A good summary in this review paper with the following aspects:
  • various hemicelluloses structures present in lignocellulosic biomass
  •  the range of pre-treatment and hydrolysis options including the enzymatic ones
  •  the role of different microbial strains on process integration aiming to reach a meaningful consolidated bioprocessing
  • the recent trends, technical barriers and perspectives of future development are highlighted.
So far, all the review paper on biomass pretreatments cover almost the same: list the acid, alkaline, wet oxidation, organosolv, ionic liquids pretreatments and their advantages and disadvantages, based on which comes a conclusion: no ‘‘ideal” pre-treatment.

 Actually there do exist good pretreatments, which are effective under low temperature and less by-products. In addition, a milder pretreatment with an efficient process configuration is able to overcome some drawbacks.


The pretreatment I have is conducted at a temperature lower than 120 C and near neutral alkaline conditions, which significantly reduce up-front capital cost and operational cost as well as the chemicals required for neutralization. In addition, a simple process configuration is used for more practical application, which will make it more economical competitive.

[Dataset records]
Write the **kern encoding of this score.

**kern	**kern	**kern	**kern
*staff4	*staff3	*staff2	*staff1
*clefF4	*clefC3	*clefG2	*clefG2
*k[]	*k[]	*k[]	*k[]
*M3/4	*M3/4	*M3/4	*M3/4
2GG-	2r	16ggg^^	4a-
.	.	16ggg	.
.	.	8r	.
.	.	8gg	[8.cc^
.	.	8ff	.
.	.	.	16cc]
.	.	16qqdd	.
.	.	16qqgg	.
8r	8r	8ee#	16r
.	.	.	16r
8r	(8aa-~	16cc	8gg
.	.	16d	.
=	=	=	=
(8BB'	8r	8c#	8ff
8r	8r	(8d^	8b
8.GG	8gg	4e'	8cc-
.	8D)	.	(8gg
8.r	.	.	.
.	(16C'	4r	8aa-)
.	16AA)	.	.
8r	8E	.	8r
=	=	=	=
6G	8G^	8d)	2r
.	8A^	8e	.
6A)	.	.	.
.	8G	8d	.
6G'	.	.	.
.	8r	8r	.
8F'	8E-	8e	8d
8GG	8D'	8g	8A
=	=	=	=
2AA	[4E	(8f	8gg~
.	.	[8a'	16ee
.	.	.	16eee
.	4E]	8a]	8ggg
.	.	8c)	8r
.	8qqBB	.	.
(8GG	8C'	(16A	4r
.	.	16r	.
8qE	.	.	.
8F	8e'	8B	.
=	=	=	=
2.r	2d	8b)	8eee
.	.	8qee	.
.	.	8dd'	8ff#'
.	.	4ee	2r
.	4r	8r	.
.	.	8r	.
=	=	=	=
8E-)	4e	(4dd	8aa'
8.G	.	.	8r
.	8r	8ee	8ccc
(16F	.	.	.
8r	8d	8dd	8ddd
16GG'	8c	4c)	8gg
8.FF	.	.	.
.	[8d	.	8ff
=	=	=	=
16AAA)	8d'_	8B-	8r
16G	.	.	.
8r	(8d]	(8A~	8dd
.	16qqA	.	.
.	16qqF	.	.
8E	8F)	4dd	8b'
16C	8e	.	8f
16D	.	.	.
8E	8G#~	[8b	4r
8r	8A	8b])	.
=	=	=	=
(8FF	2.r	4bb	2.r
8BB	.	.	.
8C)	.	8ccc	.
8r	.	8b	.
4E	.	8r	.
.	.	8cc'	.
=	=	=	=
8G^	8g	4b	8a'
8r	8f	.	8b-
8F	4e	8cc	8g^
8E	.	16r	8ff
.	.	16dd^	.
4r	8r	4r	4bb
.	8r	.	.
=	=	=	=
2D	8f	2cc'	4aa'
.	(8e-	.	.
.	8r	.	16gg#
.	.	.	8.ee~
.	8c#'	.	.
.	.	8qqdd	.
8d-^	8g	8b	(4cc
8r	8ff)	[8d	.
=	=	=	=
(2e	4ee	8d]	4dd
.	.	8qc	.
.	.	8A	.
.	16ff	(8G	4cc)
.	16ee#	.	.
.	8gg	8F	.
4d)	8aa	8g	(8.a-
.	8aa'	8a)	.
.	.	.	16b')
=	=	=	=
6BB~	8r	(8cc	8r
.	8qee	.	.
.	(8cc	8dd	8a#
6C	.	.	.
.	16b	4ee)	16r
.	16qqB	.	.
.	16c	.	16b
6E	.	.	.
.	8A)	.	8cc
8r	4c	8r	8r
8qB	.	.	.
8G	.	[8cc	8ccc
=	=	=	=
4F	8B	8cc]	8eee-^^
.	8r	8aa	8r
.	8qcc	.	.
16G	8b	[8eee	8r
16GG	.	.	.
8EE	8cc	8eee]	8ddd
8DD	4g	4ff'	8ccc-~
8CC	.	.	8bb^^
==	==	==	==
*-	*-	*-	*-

■ Task to carry out:
Using the comment on biomass pretreatment reviews, answer:
(a) Which range of options does the second bulleted aspect of the review paper cover?
(b) What conclusion do existing review papers on biomass pretreatments reach?
(c) Below what temperature is the writer's own pretreatment conducted?
Rely only on the text when responding.

■ Exercise result:
(a) The range of pre-treatment and hydrolysis options, including the enzymatic ones.
(b) That there is no "ideal" pre-treatment.
(c) 120 C.